Our first last-stand?

All eyes are on Wisconsin as battle for fiscal sanity shifts to state
Andy Manis/AP Photo
On the sixth day of large-scale protests, opponents to the governor’s bill to eliminate collective bargaining rights for many state workers demonstrated in the rotunda of the Capitol in Madison, Wis., on Sunday.

ABC's Christiane Amanpour looked at the Tea Party movement and saw "extreme." Now she looks at the union protest in Wisconsin and sees "people power."


We hope the people of Wisconsin and other cash-strapped states are smart enough to see past such incredibly biased reporting and discern the truth: The Battle of Madison is a fight for the taxpayer's wallet, pure and simple -- a fight between greedy and inflexible unions and new Republican leadership at the Capitol that truly is fighting for the people.

It's not just about the fact that public employees in Wisconsin (and most other states) have grown fat on sweetheart benefits provided by private-sector taxpayers who have had their own benefits shrink to near-nothing in recent years.

Rather, this battle is for the real systemic change that is necessary to save the states and the country.

Public-sector unions are eating the country alive.

If this society is going to survive the leaner times that are surely ahead, it absolutely must shed the very nice but overly burdensome and unrealistic benefit cushions in the public sector.

Just one example: Increasingly, private-sector workers, if they have any retirement program at all, are enrolled in "defined contribution" plans -- 401(k)s -- which are, as the moniker implies, defined by how much money is contributed to them.

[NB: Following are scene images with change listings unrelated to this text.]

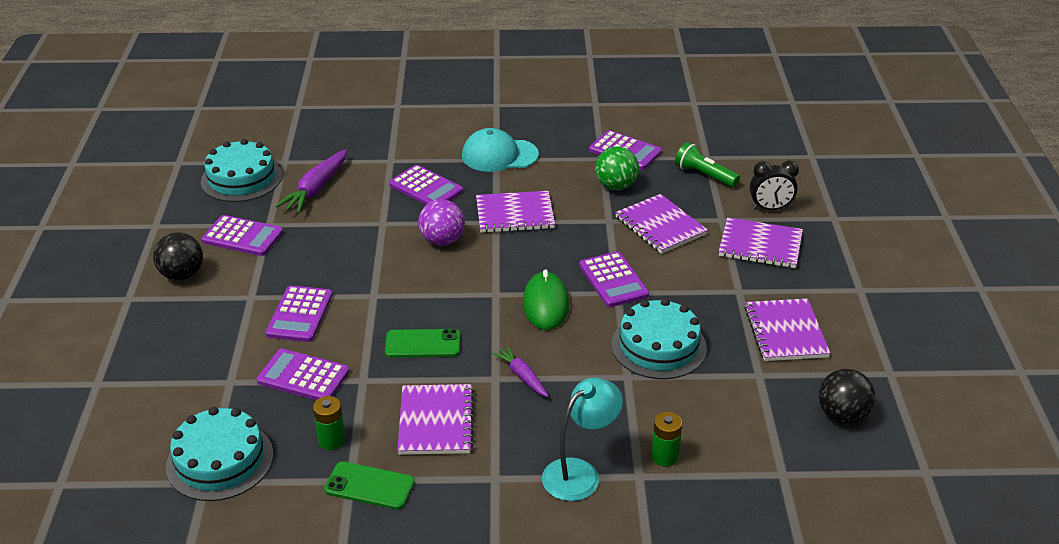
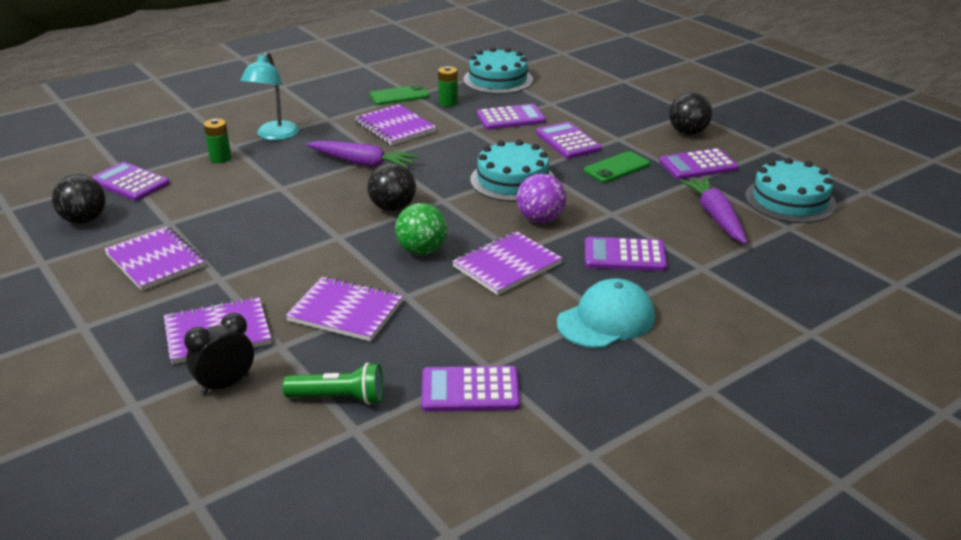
camera: 145 degrees right, 5 degrees down
green phone [385,329,460,358] -> green phone moved to [584,151,650,183]
purple carrot [492,346,549,397] -> purple carrot [306,141,418,169], size x1.67
green mouse [523,269,569,330] -> black ball [367,163,416,211]
purple calculator [579,251,649,307] -> purple calculator moved to [91,162,170,201]
green ball [595,146,639,190] -> green ball moved to [395,203,447,255]
turquoise cake [612,298,707,379] -> turquoise cake moved to [470,140,554,202]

That's how much you have to live on in retirement.

Many public employees are enrolled in "defined benefit" programs that, again, are defined by the benefits: They get a certain amount per month for as long as they live, without regard to how much money is available.

That's why so many pension plans are "underfunded" for a growing population of retirees who may expect to live longer than previous generations -- driving up pension costs all the more.

It's not sustainable. And even if it were, it would still mean that private-sector employees would, in the future, be asked to do with even less in benefits and wages in order to support the unchecked wages and benefits of public workers.

So, to media liberals like Amanpour, those backbreaking, out-of-step demands of public workers on their "friends and neighbors" who support them with taxes are some kind of heroic "people power."

Meanwhile, in the case of the teachers' unions, it's becoming clear that throwing all that money at public education hasn't resulted in soaring results. Indeed, the unions, despite all the talk about "doing it for the kids," exist to protect teachers, good and bad.

They certainly threw the kids under the school bus to take time off to protest.

We may see in Wisconsin just how much power the people really do have. They need to rally behind their state leaders in the fight to take back control of the public purse.

The rest of the states are counting on it: With the federal government even more out of control, and a former "community organizer" in the White House blithely backing the unions, the war to save America from financial ruin has shifted to the state capitals.

Wisconsin could be our first last-stand.